Last week, President Joe Biden released a $6.8 trillion budget proposal that called for an increase in taxes on the wealthiest individuals and corporations, as well the creation of numerous new social programs. The president’s proposal currently has left lawmakers in Washington, D.C., clashing over its particulars. The proposal is considered to have no chance of passing the GOP-controlled House, with a New York Times report from last week indicating that Republicans are planning their own budget proposal for release in the spring that is expected to contain spending cuts.
Speaking with Steve Bannon, a one-time adviser to former President Donald Trump, Greene, one of the most influential conservatives in the House, echoed the newspaper’s report, stating that she would not support any GOP proposal that did not “defund things.”
“It happens when someone like me says, ‘I can’t vote for the Republican budget unless we defund things,” Greene said Tuesday. “That’s what we have to do. We have to draw the line in the sand and we have to have these tough conversations in our conference and get everyone on board.
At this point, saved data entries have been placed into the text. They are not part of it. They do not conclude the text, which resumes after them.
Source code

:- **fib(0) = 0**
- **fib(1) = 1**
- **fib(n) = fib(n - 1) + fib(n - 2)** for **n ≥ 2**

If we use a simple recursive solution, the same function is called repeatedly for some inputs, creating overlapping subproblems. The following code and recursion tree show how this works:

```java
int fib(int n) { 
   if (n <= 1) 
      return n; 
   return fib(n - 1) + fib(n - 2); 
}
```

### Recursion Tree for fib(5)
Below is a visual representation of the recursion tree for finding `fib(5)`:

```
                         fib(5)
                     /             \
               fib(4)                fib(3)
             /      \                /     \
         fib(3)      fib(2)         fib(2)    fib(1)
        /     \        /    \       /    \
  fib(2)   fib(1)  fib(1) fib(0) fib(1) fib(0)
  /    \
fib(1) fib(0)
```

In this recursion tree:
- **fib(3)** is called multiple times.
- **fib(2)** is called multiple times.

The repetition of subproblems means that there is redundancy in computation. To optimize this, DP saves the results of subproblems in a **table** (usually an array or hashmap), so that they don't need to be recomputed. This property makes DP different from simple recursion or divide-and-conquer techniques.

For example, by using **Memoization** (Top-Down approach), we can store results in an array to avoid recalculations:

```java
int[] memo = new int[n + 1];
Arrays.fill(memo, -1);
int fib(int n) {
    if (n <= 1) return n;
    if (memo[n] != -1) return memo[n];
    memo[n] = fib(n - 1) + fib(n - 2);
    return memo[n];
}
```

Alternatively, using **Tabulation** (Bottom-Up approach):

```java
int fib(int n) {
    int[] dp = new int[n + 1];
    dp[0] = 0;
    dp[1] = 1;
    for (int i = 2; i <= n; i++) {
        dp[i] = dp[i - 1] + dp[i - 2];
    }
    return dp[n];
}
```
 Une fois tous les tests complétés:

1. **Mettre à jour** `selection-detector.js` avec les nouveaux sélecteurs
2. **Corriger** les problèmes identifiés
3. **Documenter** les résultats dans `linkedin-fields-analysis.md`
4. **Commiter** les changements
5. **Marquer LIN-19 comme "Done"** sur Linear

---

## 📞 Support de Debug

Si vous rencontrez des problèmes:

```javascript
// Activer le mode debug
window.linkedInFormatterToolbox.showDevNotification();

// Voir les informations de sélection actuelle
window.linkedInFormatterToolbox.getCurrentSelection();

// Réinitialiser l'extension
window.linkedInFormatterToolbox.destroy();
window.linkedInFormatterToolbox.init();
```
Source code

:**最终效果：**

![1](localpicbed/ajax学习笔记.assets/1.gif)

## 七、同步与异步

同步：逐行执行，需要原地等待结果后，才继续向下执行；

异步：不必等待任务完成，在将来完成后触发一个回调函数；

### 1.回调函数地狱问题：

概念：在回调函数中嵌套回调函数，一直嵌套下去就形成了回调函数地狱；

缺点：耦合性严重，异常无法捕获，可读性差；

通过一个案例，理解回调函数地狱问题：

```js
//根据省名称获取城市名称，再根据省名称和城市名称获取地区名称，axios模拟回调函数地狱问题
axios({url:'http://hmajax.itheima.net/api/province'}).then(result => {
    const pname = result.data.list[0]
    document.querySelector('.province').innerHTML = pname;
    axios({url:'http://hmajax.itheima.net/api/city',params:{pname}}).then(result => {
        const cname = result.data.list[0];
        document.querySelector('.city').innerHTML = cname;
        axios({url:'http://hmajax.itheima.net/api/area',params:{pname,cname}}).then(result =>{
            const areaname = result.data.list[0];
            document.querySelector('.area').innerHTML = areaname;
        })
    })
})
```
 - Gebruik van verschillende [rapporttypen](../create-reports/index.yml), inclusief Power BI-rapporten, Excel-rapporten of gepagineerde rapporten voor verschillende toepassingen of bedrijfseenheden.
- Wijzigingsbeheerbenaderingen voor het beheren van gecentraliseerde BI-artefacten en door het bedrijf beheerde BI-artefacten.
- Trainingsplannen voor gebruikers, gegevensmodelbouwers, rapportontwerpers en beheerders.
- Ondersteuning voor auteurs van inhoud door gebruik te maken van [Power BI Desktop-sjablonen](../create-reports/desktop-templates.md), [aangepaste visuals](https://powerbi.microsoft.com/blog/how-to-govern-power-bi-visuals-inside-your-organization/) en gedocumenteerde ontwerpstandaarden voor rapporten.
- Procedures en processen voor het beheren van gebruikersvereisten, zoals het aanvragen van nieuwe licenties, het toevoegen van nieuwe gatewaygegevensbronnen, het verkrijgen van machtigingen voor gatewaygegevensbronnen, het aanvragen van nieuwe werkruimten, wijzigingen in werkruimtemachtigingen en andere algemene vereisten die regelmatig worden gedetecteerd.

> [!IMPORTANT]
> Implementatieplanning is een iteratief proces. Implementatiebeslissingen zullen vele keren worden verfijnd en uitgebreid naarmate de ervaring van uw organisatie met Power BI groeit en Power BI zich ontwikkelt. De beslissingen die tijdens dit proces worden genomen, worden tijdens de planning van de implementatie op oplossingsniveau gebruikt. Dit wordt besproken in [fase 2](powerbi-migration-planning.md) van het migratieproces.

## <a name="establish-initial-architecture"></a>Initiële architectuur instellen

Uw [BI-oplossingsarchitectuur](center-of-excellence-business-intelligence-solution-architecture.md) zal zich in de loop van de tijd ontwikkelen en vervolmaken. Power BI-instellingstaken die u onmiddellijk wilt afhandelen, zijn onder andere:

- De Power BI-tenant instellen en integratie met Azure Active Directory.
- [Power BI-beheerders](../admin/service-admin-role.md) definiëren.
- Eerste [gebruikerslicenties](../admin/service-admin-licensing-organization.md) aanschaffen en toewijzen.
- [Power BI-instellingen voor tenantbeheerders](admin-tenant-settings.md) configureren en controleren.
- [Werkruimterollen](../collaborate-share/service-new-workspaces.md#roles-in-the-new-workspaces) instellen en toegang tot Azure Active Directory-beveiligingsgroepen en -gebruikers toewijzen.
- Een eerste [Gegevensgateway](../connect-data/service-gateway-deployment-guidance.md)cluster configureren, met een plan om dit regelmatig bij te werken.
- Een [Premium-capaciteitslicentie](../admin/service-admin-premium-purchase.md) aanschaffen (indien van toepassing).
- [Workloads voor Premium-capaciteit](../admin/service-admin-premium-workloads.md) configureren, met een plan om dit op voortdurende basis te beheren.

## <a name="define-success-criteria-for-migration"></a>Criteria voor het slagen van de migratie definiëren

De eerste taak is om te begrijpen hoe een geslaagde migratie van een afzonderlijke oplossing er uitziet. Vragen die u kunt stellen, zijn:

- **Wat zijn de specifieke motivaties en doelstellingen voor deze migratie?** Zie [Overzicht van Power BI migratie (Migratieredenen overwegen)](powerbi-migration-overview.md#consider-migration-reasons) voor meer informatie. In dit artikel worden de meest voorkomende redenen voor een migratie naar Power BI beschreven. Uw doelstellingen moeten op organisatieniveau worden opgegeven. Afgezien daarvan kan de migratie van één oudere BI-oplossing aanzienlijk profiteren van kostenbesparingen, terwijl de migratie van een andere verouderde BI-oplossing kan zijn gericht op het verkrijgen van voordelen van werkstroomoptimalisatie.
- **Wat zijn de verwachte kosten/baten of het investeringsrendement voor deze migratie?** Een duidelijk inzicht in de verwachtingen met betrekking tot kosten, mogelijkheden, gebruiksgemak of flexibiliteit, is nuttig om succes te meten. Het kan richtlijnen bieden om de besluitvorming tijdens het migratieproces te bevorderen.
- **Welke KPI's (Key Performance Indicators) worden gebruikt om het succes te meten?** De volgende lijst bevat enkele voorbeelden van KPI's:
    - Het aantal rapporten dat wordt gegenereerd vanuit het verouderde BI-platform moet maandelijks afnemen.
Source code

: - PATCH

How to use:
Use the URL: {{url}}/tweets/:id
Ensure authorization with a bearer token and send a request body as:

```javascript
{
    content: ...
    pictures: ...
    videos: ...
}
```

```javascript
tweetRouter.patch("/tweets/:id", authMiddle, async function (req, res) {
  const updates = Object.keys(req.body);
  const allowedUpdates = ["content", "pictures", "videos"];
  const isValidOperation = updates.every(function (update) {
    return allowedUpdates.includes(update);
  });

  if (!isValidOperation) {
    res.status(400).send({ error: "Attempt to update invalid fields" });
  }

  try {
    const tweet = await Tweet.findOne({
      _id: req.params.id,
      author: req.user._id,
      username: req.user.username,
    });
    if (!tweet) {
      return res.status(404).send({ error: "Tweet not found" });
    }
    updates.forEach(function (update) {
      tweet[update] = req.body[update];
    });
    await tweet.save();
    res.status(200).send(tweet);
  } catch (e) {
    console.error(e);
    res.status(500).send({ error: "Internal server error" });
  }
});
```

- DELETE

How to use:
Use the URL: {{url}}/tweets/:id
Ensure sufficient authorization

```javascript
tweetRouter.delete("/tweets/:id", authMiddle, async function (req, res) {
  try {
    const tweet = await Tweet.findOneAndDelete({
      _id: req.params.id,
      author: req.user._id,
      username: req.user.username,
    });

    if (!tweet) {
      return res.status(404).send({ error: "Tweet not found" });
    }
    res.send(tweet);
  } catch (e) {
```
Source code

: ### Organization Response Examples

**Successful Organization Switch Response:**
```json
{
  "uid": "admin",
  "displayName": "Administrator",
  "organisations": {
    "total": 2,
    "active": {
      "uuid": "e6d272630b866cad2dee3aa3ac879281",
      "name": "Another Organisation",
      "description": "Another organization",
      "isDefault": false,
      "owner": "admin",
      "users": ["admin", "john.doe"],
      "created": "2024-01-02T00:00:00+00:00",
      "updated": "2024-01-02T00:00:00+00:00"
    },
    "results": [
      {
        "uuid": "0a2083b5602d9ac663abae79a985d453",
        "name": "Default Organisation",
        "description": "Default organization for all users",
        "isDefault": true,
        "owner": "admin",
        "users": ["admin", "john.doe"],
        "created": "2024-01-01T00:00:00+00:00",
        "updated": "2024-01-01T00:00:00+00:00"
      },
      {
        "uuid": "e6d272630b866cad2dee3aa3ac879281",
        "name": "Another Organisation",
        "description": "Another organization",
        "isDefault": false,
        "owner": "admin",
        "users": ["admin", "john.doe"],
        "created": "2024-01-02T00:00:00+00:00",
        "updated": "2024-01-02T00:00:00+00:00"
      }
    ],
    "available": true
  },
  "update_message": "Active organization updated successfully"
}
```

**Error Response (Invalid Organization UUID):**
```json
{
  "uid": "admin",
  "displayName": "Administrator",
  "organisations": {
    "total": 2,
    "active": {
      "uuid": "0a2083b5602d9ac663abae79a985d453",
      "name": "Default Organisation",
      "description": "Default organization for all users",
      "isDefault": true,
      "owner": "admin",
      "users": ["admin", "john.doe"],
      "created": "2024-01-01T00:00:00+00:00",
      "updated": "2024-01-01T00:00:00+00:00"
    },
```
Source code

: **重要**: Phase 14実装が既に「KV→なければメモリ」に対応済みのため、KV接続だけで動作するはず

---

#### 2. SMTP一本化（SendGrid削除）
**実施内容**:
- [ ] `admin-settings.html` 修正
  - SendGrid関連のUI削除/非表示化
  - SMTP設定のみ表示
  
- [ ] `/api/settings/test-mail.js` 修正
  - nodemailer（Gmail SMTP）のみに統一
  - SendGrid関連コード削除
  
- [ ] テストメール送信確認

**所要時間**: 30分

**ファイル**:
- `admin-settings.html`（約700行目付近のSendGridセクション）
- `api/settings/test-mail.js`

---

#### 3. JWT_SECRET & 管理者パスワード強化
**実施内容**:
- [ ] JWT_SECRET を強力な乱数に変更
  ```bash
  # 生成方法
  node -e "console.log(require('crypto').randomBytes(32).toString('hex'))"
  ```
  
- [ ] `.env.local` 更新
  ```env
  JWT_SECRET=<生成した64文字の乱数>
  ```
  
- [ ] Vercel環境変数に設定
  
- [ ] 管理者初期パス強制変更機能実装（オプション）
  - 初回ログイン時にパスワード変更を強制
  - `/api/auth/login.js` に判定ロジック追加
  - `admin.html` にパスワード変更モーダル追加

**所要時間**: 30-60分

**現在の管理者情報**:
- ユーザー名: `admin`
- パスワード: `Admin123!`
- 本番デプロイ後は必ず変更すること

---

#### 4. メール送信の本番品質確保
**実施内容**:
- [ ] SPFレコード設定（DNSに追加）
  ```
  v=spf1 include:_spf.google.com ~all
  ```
We have a very difficult job to do in the House of Representatives.”
The congresswoman further stated that House Democrats are highly unlikely to cede support to any sort of Republican budget proposal, which is an issue considering the GOP’s razor-thin majority margin. Greene also accused former House Speaker Nancy Pelosi of still controlling the party, despite Representative Hakeem Jeffries having taken over as House Democratic leader after the 2022 midterms.
Republicans had long been expected by political analysts and commentators to target programs like Medicare and Social Security in order to bring down government spending. The political unpopularity of such cuts, especially among older voters in the Republican base, has recently led to the GOP backing away from them, particularly after being called out about them during Biden’s recent State of the Union address last month.
The Times noted in its report that Republicans, unable to target Medicare or Social Security, are likely to target “a slew of federal programs and agencies whose budgets are controlled by Congress” for spending cuts. The party will also reportedly look to cut foreign aid and spending on housing programs, and introduce new requirements for beneficiaries of food stamps and Medicaid.
Newsweek reached out to Greene’s press office via email for comment. Newsweek also reached out to the White House via email for a response to her comments.